D'autre part, j'ai, comme vous tous sans doute, rencontré beaucoup d'enfants de couples hétérosexuels ou de familles monoparentales vivant dans des conditions épouvantables. Il m'est, dès lors, devenu impossible de soutenir qu'il serait plus difficile pour un enfant d'être heureux et de s'épanouir dans un couple homosexuel.

Toute la question est celle du moyen pour ces couples d'avoir un enfant. L'adoption ou, pour les femmes, l'assistance médicale à la procréation ne me semblent pas poser de difficulté.

Il n'en va pas de même de la gestation pour autrui. Monsieur Mamère, je ne suis pas d'accord avec vous. Il ne s'impose pas d'évidence qu'il faille légiférer pour permettre à quelques femmes, particulièrement généreuses, de porter un enfant pour une autre qui, elle, ne le peut pas. La réalité n'est pas celle-là.

Tout d'abord, 95 % des recours à une mère porteuse de par le monde reposent sur un contrat et font l'objet d'une transaction commerciale. En Ukraine notamment, il existe des cliniques spécialisées dans la fourniture de mères porteuses pour les Français. Il en existe aussi en Inde, pour des demandeurs d'autres pays.

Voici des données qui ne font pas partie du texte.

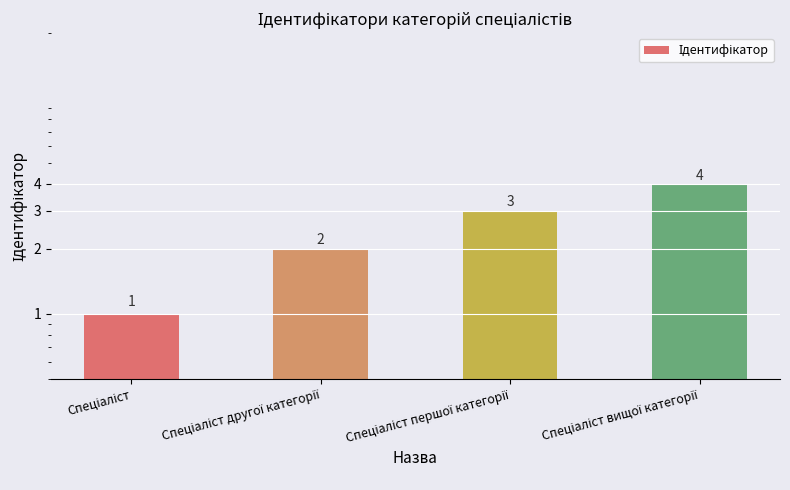

Reading left to right, transcribe all the data shown in this chart.

1	2	3	4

Ensuite, il me semble impossible qu'un contrat prévoie que s'éprendre de l'enfant qu'elle porte place une mère porteuse en tort et fasse d'elle une délinquante si elle refuse de le donner aux parents d'intention après l'avoir mis au monde. Plusieurs femmes, notamment l'une de mes filles, m'ont expliqué qu'il arrive qu'une femme enceinte tombe littéralement amoureuse de l'enfant qui croît en elle. C'est d'ailleurs sans doute cette expérience singulière de la grossesse qui motive des femmes ménopausées à demander une AMP car ces femmes sont, de fait, des mères porteuses. Comment notre législation pourrait-elle à la fois ne voir aucune difficulté à ce qu'une femme ménopausée soit la mère de l'enfant qu'elle porte et autoriser des contrats privant la mère porteuse « commerciale » de la possibilité de reconnaître et garder son enfant ? Comment la qualité des sentiments d'une femme pour l'enfant qu'elle porte pourrait-elle être disqualifiée par un contrat ? Tout cela est inconcevable. Pour moi, il faut en rester au principe, hérité du droit romain, selon laquelle la mère d'un enfant est la femme qui en accouche. On peut néanmoins concevoir que, comme cela arrive parfois, un enfant soit abandonné à la naissance et puisse être aussitôt adopté par le couple géniteur.

Autant il ne me paraît pas illégitime de rechercher un cadre juridique satisfaisant pour les 5 % de mères porteuses par authentique altruisme, autant, qu'il puisse être enjoint par contrat à des femmes de n'être que des matrices le temps d'une grossesse et de renoncer, après leur accouchement, à tout contact avec l'enfant qu'elles ont porté, est absolument incompatible avec l'idée que vous et moi avons, je l'espère, de la femme.